Bandwidth Consumption and Savings

Bandwidth Consumption and Savings

The new management console is finally out!

It’s sleek, fast and above all insightful. The past weeks have been pretty intensive, full of passionate internal debates, feedback discussions with our early access group and trial and error — lots of trial and lots of error.

We’ve put a lot of thought into the new analytics screens and their statistics and graphs. We want Incapsula to be more than a black box. We want users to understand their visitor experience, the security incidents and their web application performance.

Part of our mission is to improve our users’ web sites performance and among other things, this involves caching static and dynamic content. In our previous analytics screens we decided to stick with the bottom line for caching statistics — “Your total bandwidth was X GB from which Y% were cached”.

post-bar

As much as it is great to know, we understood that there wasn’t really anything a user could do with that piece of information. How can we help users that want to improve their caching performance? How can we provide feedback on caching performance over time?

How can users choose between our standard and advanced caching and what is the difference between them? Those are part of the questions that were asked by our users and internally among us.

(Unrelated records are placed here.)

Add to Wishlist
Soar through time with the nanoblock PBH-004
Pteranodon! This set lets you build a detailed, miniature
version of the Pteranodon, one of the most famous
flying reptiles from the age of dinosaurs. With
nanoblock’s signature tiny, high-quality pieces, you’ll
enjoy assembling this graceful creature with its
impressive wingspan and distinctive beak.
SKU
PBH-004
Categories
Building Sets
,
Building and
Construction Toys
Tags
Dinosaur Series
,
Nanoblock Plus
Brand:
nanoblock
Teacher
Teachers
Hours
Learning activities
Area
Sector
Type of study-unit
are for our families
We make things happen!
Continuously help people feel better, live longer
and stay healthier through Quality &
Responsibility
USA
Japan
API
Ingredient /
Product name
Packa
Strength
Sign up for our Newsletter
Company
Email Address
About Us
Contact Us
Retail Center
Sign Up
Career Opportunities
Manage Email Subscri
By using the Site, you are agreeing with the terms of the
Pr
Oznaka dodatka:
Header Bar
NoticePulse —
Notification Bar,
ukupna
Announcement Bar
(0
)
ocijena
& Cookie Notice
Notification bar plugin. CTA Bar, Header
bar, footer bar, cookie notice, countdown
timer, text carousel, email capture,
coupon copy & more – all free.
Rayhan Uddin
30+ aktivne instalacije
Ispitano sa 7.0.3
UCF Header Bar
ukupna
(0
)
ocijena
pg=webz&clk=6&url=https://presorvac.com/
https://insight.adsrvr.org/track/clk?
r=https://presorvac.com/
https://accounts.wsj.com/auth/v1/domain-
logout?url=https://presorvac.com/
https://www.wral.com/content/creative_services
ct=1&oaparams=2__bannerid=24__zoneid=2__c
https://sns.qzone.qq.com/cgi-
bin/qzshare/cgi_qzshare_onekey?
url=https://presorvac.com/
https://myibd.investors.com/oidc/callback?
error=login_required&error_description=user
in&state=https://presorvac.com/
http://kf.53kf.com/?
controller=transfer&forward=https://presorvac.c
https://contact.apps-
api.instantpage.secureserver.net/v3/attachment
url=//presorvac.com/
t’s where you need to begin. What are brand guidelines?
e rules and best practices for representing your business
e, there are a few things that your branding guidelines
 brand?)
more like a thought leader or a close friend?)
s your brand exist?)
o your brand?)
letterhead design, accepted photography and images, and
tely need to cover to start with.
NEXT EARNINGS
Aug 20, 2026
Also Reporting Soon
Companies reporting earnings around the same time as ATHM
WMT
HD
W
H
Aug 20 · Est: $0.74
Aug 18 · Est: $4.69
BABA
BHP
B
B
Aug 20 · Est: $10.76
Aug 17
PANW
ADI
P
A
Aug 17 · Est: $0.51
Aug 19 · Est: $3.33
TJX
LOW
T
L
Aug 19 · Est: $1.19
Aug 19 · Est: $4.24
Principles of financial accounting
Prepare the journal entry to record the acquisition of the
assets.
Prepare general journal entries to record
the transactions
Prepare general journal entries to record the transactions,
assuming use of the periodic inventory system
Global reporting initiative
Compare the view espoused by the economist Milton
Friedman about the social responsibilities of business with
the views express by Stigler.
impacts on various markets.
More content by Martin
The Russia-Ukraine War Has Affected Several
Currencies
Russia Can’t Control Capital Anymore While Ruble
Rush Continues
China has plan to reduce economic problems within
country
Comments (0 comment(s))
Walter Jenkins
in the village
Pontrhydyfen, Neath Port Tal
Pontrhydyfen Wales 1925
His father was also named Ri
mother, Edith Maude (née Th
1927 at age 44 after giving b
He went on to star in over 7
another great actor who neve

Our first and obvious move was to add a Daily Cached Bandwidth graph that shows the total daily bandwidth and the cached bandwidth for standard and for advanced caching. Although this graph made it possible to identify trends in caching performance, we felt that something was still not right. Every time we analyzed this graph we found ourselves performing a mental exercise calculating the percentage of cached bandwidth out of the total. Moreover, since the daily total bandwidth changes over time, it was impossible to understand if caching performance was improving or not.

Cached Bandwidth

Our next step was to add a Percentage of Cached Bandwidth graph that shows the daily percentage of cached bandwidth for standard and for advanced caching. This graph was better than the Daily Cached Bandwidth graph as it not only shows trends but also makes it easy to understand how the caching performance changes and comparing the performance for different time frames pretty quickly.

Saved Bandwidth

This of course made some people uncomfortable. Some sites, for example those hosted on Amazon’s Cloud, are billed by the amount of bandwidth they use. So the amount of bandwidth Incapsula saves is directly related to their monthly bill. Those users were not willing to let the daily cached bandwidth go! However, what became clear is that the sum is more important than its parts. In the process of improving our caching performance statistics we forgot where we started from “the bottom line”. To complete the picture we added an Accumulated Cached Bandwidth graph that shows the accumulated amount of cached bandwidth over time. This provides users with the last part of information they need — how much bandwidth is Incapsula saving me.